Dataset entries
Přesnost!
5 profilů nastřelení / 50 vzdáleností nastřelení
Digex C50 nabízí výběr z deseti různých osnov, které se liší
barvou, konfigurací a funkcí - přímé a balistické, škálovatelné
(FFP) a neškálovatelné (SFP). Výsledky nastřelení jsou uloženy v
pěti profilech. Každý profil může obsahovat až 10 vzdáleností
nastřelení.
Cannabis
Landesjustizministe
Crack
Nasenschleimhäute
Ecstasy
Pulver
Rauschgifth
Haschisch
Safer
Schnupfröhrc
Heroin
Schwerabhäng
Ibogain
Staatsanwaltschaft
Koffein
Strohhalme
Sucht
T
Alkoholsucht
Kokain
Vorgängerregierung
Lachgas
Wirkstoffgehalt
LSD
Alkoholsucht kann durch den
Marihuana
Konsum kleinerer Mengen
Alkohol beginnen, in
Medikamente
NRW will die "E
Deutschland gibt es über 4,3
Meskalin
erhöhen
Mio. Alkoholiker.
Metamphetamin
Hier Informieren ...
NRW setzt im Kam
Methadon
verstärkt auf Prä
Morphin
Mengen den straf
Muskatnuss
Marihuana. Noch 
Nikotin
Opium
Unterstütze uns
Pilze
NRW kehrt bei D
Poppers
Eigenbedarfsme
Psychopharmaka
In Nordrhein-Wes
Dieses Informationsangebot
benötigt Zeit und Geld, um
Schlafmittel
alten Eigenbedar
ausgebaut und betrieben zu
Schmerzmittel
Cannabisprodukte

Problem.
Your reply should be all of the data, returned exactly.

Exercise solution.
Přesnost!
5 profilů nastřelení / 50 vzdáleností nastřelení
Digex C50 nabízí výběr z deseti různých osnov, které se liší
barvou, konfigurací a funkcí - přímé a balistické, škálovatelné
(FFP) a neškálovatelné (SFP). Výsledky nastřelení jsou uloženy v
pěti profilech. Každý profil může obsahovat až 10 vzdáleností
nastřelení.
Cannabis
Landesjustizministe
Crack
Nasenschleimhäute
Ecstasy
Pulver
Rauschgifth
Haschisch
Safer
Schnupfröhrc
Heroin
Schwerabhäng
Ibogain
Staatsanwaltschaft
Koffein
Strohhalme
Sucht
T
Alkoholsucht
Kokain
Vorgängerregierung
Lachgas
Wirkstoffgehalt
LSD
Alkoholsucht kann durch den
Marihuana
Konsum kleinerer Mengen
Alkohol beginnen, in
Medikamente
NRW will die "E
Deutschland gibt es über 4,3
Meskalin
erhöhen
Mio. Alkoholiker.
Metamphetamin
Hier Informieren ...
NRW setzt im Kam
Methadon
verstärkt auf Prä
Morphin
Mengen den straf
Muskatnuss
Marihuana. Noch 
Nikotin
Opium
Unterstütze uns
Pilze
NRW kehrt bei D
Poppers
Eigenbedarfsme
Psychopharmaka
In Nordrhein-Wes
Dieses Informationsangebot
benötigt Zeit und Geld, um
Schlafmittel
alten Eigenbedar
ausgebaut und betrieben zu
Schmerzmittel
Cannabisprodukte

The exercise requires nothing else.